Activity =>
Determine the count of lines in the data below that include the word "primitives", and give nothing besides it.

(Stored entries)
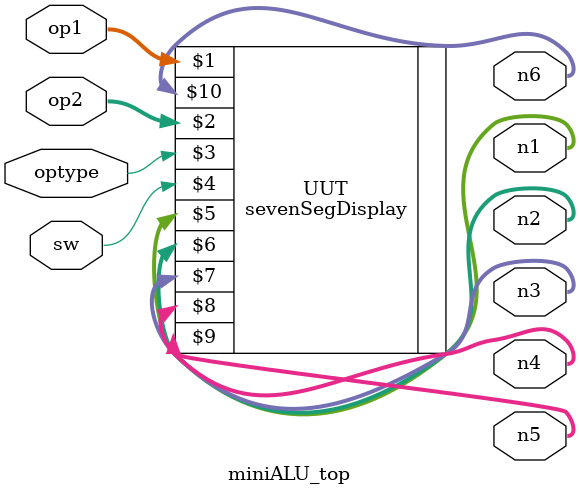
<source format=sv>

module miniALU_top(
	input [3:0] op1,
	input [3:0] op2,
	input optype,
	input sw,
	output [7:0] n1,
	output [7:0] n2,
	output [7:0] n3,
	output [7:0] n4,
	output [7:0] n5,
	output [7:0] n6

);

	sevenSegDisplay UUT(op1, op2, optype, sw, n1, n2, n3, n4, n5, n6);
	
	

endmodule
</source>
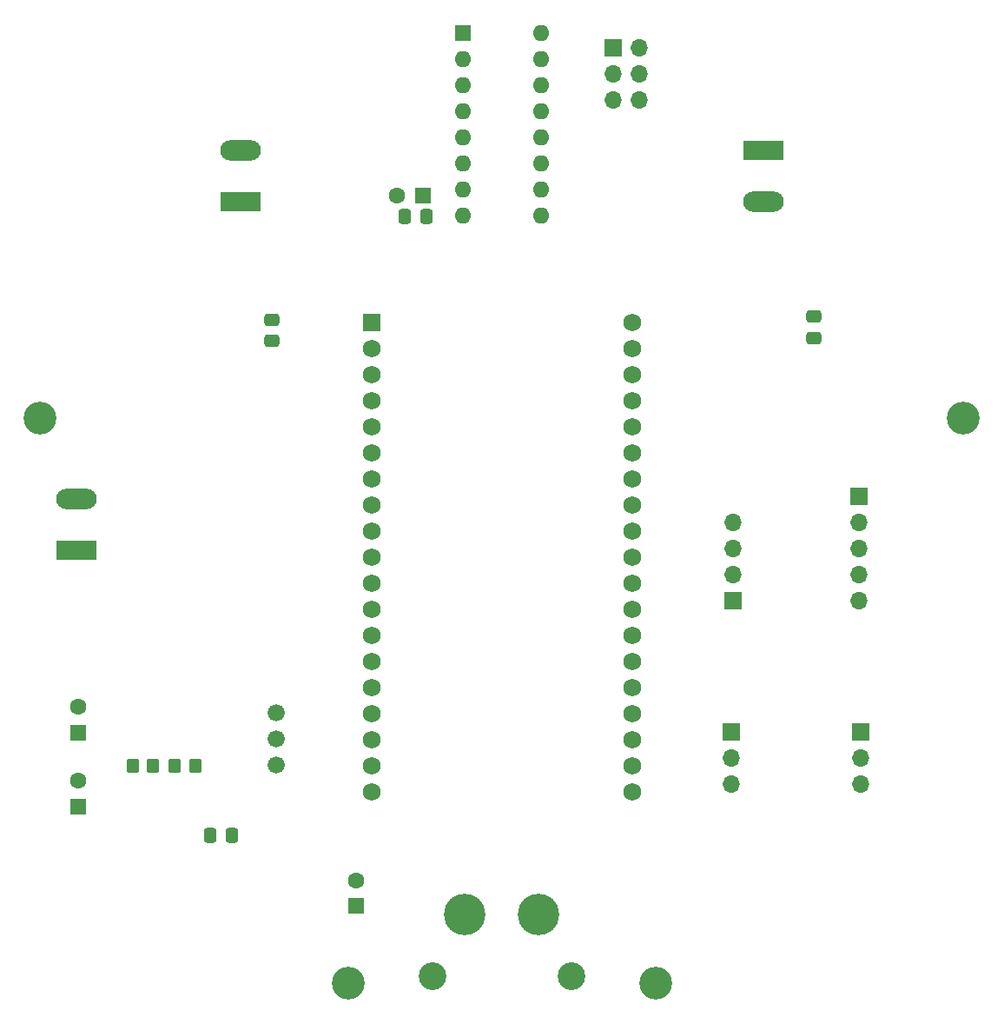
<source format=gbs>
G04 #@! TF.GenerationSoftware,KiCad,Pcbnew,(7.0.0)*
G04 #@! TF.CreationDate,2023-09-27T17:19:24+02:00*
G04 #@! TF.ProjectId,Rover_1,526f7665-725f-4312-9e6b-696361645f70,rev?*
G04 #@! TF.SameCoordinates,Original*
G04 #@! TF.FileFunction,Soldermask,Bot*
G04 #@! TF.FilePolarity,Negative*
%FSLAX46Y46*%
G04 Gerber Fmt 4.6, Leading zero omitted, Abs format (unit mm)*
G04 Created by KiCad (PCBNEW (7.0.0)) date 2023-09-27 17:19:24*
%MOMM*%
%LPD*%
G01*
G04 APERTURE LIST*
G04 Aperture macros list*
%AMRoundRect*
0 Rectangle with rounded corners*
0 $1 Rounding radius*
0 $2 $3 $4 $5 $6 $7 $8 $9 X,Y pos of 4 corners*
0 Add a 4 corners polygon primitive as box body*
4,1,4,$2,$3,$4,$5,$6,$7,$8,$9,$2,$3,0*
0 Add four circle primitives for the rounded corners*
1,1,$1+$1,$2,$3*
1,1,$1+$1,$4,$5*
1,1,$1+$1,$6,$7*
1,1,$1+$1,$8,$9*
0 Add four rect primitives between the rounded corners*
20,1,$1+$1,$2,$3,$4,$5,0*
20,1,$1+$1,$4,$5,$6,$7,0*
20,1,$1+$1,$6,$7,$8,$9,0*
20,1,$1+$1,$8,$9,$2,$3,0*%
G04 Aperture macros list end*
%ADD10R,1.700000X1.700000*%
%ADD11O,1.700000X1.700000*%
%ADD12R,1.600000X1.600000*%
%ADD13C,1.600000*%
%ADD14R,3.960000X1.980000*%
%ADD15O,3.960000X1.980000*%
%ADD16C,3.200000*%
%ADD17C,1.676400*%
%ADD18RoundRect,0.102000X-0.765000X-0.765000X0.765000X-0.765000X0.765000X0.765000X-0.765000X0.765000X0*%
%ADD19C,1.734000*%
%ADD20O,1.600000X1.600000*%
%ADD21C,4.050000*%
%ADD22C,2.700000*%
%ADD23RoundRect,0.250000X-0.350000X-0.450000X0.350000X-0.450000X0.350000X0.450000X-0.350000X0.450000X0*%
%ADD24RoundRect,0.250000X-0.337500X-0.475000X0.337500X-0.475000X0.337500X0.475000X-0.337500X0.475000X0*%
%ADD25RoundRect,0.250000X0.475000X-0.337500X0.475000X0.337500X-0.475000X0.337500X-0.475000X-0.337500X0*%
%ADD26RoundRect,0.250000X0.337500X0.475000X-0.337500X0.475000X-0.337500X-0.475000X0.337500X-0.475000X0*%
G04 APERTURE END LIST*
D10*
X167399999Y-130504999D03*
D11*
X167399999Y-133044999D03*
X167399999Y-135584999D03*
D12*
X103699999Y-130582378D03*
D13*
X103700000Y-128082379D03*
D14*
X170499999Y-73894999D03*
D15*
X170499999Y-78894999D03*
D16*
X190000000Y-100000000D03*
D12*
X137299999Y-78299999D03*
D13*
X134800000Y-78300000D03*
D17*
X123000000Y-133756000D03*
X123000000Y-131216000D03*
X123000000Y-128676000D03*
D16*
X100000000Y-100000000D03*
D10*
X179999999Y-130504999D03*
D11*
X179999999Y-133044999D03*
X179999999Y-135584999D03*
D14*
X103499999Y-112864999D03*
D15*
X103499999Y-107864999D03*
D10*
X167499999Y-117739999D03*
D11*
X167499999Y-115199999D03*
X167499999Y-112659999D03*
X167499999Y-110119999D03*
D18*
X132300000Y-90650000D03*
D19*
X132300000Y-93190000D03*
X132300000Y-95730000D03*
X132300000Y-98270000D03*
X132300000Y-100810000D03*
X132300000Y-103350000D03*
X132300000Y-105890000D03*
X132300000Y-108430000D03*
X132300000Y-110970000D03*
X132300000Y-113510000D03*
X132300000Y-116050000D03*
X132300000Y-118590000D03*
X132300000Y-121130000D03*
X132300000Y-123670000D03*
X132300000Y-126210000D03*
X132300000Y-128750000D03*
X132300000Y-131290000D03*
X132300000Y-133830000D03*
X132300000Y-136370000D03*
X157700000Y-136370000D03*
X157700000Y-133830000D03*
X157700000Y-131290000D03*
X157700000Y-128750000D03*
X157700000Y-126210000D03*
X157700000Y-123670000D03*
X157700000Y-121130000D03*
X157700000Y-118590000D03*
X157700000Y-116050000D03*
X157700000Y-113510000D03*
X157700000Y-110970000D03*
X157700000Y-108430000D03*
X157700000Y-105890000D03*
X157700000Y-103350000D03*
X157700000Y-100810000D03*
X157700000Y-98270000D03*
X157700000Y-95730000D03*
X157700000Y-93190000D03*
X157700000Y-90650000D03*
D14*
X119499999Y-78894999D03*
D15*
X119499999Y-73894999D03*
D16*
X130000000Y-155000000D03*
D12*
X141199999Y-62424999D03*
D20*
X141199999Y-64964999D03*
X141199999Y-67504999D03*
X141199999Y-70044999D03*
X141199999Y-72584999D03*
X141199999Y-75124999D03*
X141199999Y-77664999D03*
X141199999Y-80204999D03*
X148819999Y-80204999D03*
X148819999Y-77664999D03*
X148819999Y-75124999D03*
X148819999Y-72584999D03*
X148819999Y-70044999D03*
X148819999Y-67504999D03*
X148819999Y-64964999D03*
X148819999Y-62424999D03*
D10*
X179799999Y-107579999D03*
D11*
X179799999Y-110119999D03*
X179799999Y-112659999D03*
X179799999Y-115199999D03*
X179799999Y-117739999D03*
D12*
X103699999Y-137782378D03*
D13*
X103700000Y-135282379D03*
D10*
X155859999Y-63919999D03*
D11*
X158399999Y-63919999D03*
X155859999Y-66459999D03*
X158399999Y-66459999D03*
X155859999Y-68999999D03*
X158399999Y-68999999D03*
D12*
X130799999Y-147499999D03*
D13*
X130800000Y-145000000D03*
D21*
X148600000Y-148300000D03*
X141400000Y-148300000D03*
D22*
X138250000Y-154300000D03*
X151750000Y-154300000D03*
D16*
X160000000Y-155000000D03*
D23*
X109000000Y-133800000D03*
X111000000Y-133800000D03*
D24*
X116562500Y-140600000D03*
X118637500Y-140600000D03*
D25*
X175400000Y-92137500D03*
X175400000Y-90062500D03*
X122600000Y-92437500D03*
X122600000Y-90362500D03*
D23*
X113100000Y-133800000D03*
X115100000Y-133800000D03*
D26*
X137637500Y-80300000D03*
X135562500Y-80300000D03*
M02*

</source>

Answer section =>
2